begin
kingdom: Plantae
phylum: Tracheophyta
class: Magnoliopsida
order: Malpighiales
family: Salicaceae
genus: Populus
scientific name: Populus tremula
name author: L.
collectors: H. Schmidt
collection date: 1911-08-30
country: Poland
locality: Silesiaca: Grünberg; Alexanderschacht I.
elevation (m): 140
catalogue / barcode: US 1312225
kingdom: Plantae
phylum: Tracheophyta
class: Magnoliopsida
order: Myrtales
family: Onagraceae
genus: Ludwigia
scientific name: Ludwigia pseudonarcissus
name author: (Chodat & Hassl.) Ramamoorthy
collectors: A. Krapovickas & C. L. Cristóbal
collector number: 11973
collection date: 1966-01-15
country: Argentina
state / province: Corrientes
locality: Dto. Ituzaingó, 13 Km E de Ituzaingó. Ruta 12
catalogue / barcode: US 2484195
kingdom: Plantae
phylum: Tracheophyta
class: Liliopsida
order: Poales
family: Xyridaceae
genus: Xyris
end
*What needs to be done*
Copy out every line of the entries above word for word, keeping the same order and punctuation.

*Answer for this exercise*
kingdom: Plantae
phylum: Tracheophyta
class: Magnoliopsida
order: Malpighiales
family: Salicaceae
genus: Populus
scientific name: Populus tremula
name author: L.
collectors: H. Schmidt
collection date: 1911-08-30
country: Poland
locality: Silesiaca: Grünberg; Alexanderschacht I.
elevation (m): 140
catalogue / barcode: US 1312225
kingdom: Plantae
phylum: Tracheophyta
class: Magnoliopsida
order: Myrtales
family: Onagraceae
genus: Ludwigia
scientific name: Ludwigia pseudonarcissus
name author: (Chodat & Hassl.) Ramamoorthy
collectors: A. Krapovickas & C. L. Cristóbal
collector number: 11973
collection date: 1966-01-15
country: Argentina
state / province: Corrientes
locality: Dto. Ituzaingó, 13 Km E de Ituzaingó. Ruta 12
catalogue / barcode: US 2484195
kingdom: Plantae
phylum: Tracheophyta
class: Liliopsida
order: Poales
family: Xyridaceae
genus: Xyris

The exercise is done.